# ACTIVITY:
Continue the text on the developmental transcriptome of Urechis unicinctus, starting after its last sentence.

# TEXT EXCERPT:
※

Abstract
Background
Echiurida is one of the most intriguing major subgroups of annelida because, unlike most other annelids, echiurids lack metameric body segmentation as adults. For this reason, transcriptome analyses from various developmental stages of echiurid species can be of substantial value for understanding precise expression levels and the complex regulatory networks during early and larval development.
Results
A total of 914 million raw RNA-Seq reads were produced from 14 developmental stages of Urechis unicinctus and were de novo assembled into contigs spanning 63,928,225 bp with an N50 length of 2700 bp. The resulting comprehensive transcriptome database of the early developmental stages of U. unicinctus consists of 20,305 representative functional protein-coding transcripts. Approximately 66% of unigenes were assigned to superphylum-level taxa, including Lophotrochozoa (40%). The completeness of the transcriptome assembly was assessed using benchmarking universal single-copy orthologs; 75.7% of the single-copy orthologs were presented in our transcriptome database. We observed 3 distinct patterns of global transcriptome profiles from 14 developmental stages and identified 12,705 genes that showed dynamic regulation patterns during the differentiation and maturation of U. unicinctus cells.
Conclusions
We present the first large-scale developmental transcriptome dataset of U. unicinctus and provide a general overview of the dynamics of global gene expression changes during its early developmental stages. The analysis of time-course gene expression data is a first step toward understanding the complex developmental gene regulatory networks in U. unicinctus and will furnish a valuable resource for analyzing the functions of gene repertoires in various developmental phases.
Keywords: Urechis unicinctus, Echiurida, developmental transcriptome, RNA-Seq, de novo assembly
Data Description
Background
Within the major annelid groups, Echiurida (also called “marine spoon worms”) is represented by a morphologically and ontogenetically unique assemblage that includes approximately 165 species, most of which lack segmentation as adults. However, they possess annelid-like morphological and developmental features, including the organization of the larval nervous system [1, 2]. They were once considered a separate metazoan phylum. However, reevaluation of morphological and molecular data indicated that Echiurida is nested within Annelida, which represents one of the three major animal phyla with body segmentation [3–7]. In this respect, transcriptome analyses from various developmental stages of echiurid species are of substantial value for understanding precise expression levels and the complex regulatory networks involved in early and larval development. Indeed, data from recently published developmental transcriptomes of other Lophotrochozoans (e.g., Aplysia californica and Platynereis dumerilii) have highlighted insights into molecular mechanisms underlying early development and metamorphosis [8, 9].

※

# DATA FOR ANALYSIS:

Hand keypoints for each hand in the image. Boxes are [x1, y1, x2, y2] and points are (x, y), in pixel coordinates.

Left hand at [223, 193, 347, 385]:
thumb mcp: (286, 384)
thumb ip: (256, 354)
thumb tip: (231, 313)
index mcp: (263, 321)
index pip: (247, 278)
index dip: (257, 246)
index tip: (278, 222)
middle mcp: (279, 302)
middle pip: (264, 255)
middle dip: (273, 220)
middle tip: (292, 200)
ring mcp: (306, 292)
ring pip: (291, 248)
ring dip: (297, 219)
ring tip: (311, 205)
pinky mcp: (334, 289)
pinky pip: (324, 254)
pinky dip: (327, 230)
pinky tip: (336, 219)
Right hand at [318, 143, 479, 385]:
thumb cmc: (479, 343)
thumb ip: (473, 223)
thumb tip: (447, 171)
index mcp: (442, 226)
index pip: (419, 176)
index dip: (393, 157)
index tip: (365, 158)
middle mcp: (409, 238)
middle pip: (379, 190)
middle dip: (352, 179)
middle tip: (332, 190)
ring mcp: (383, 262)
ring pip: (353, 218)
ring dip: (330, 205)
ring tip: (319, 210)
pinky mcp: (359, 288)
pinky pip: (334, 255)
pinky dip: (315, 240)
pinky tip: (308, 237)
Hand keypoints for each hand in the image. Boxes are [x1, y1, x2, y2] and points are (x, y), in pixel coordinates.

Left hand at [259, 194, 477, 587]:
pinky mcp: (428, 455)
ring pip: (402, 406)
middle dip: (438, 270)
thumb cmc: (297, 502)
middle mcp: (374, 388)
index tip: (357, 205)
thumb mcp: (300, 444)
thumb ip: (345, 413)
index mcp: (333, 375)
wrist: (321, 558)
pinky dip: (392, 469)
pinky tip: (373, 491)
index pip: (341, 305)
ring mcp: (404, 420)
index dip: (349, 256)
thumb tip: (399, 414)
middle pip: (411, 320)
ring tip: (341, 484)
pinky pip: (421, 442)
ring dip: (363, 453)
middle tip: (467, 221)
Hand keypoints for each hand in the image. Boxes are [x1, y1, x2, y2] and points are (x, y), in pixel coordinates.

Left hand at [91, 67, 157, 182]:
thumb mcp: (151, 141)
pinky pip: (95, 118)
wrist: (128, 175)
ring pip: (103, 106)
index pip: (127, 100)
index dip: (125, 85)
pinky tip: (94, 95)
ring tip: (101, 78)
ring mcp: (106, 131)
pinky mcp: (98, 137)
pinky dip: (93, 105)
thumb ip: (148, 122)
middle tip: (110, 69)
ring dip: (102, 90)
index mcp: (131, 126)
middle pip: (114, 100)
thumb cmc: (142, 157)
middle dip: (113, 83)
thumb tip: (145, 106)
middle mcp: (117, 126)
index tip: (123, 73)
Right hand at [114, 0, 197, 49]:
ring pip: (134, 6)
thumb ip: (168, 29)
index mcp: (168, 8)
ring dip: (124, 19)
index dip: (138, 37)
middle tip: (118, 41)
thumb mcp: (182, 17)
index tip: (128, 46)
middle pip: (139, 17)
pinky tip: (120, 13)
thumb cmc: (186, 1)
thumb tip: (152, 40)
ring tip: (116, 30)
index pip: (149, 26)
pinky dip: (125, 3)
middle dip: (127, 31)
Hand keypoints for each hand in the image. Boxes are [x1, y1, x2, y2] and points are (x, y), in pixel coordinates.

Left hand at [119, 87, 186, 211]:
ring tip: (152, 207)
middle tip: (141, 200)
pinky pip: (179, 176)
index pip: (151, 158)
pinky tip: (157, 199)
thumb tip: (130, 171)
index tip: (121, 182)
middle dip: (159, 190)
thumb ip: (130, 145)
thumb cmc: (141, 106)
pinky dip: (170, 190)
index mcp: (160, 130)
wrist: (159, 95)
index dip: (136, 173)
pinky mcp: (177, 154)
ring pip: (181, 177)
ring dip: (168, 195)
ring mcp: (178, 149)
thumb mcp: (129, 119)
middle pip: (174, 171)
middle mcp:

※

# RESPONSE AREA:
Urechis unicinctus is an echiuran species that inhabits burrows in soft sediments in intertidal areas (Fig. 1). The Urechis genus may hold important clues to the genetic basis of the evolutionary gain and loss of segmentation due to its nested position within Annelida (i.e., sister to capitellid polychaetes), a lophotrochozoan phylum that is represented by a diverse group of segmented worms [4, 7]. However, current knowledge is limited on the molecular mechanisms that underlie the ontogeny of U. unicinctus. The goal of this study is to enhance our understanding of gene expression during embryonic development. Here, we report the transcriptome profiles (generated with the Illumina HiSeq platform) of developing embryos of U. unicinctus. Transcriptome sequencing data assist in the discovery of the roles of genes involved in various embryological and larval development processes. As the first large-scale transcriptomic dataset for U. unicinctus, this resource will help in the validation of development-specific gene features predicted by the genome.
Figure 1:
Adult Urechis unicinctus used in this study (proboscis retracted). Scale bar; 1 cm.
Sample collection, embryo culture, and RNA isolations
Adults of U. unicinctus were collected from intertidal mud flats on the southern coast of South Korea. We extracted eggs and sperms from 1 adult female and 1 male. To obtain U. unicinctus embryos, artificial fertilization was performed by mixing the appropriate ratio of sperms and eggs.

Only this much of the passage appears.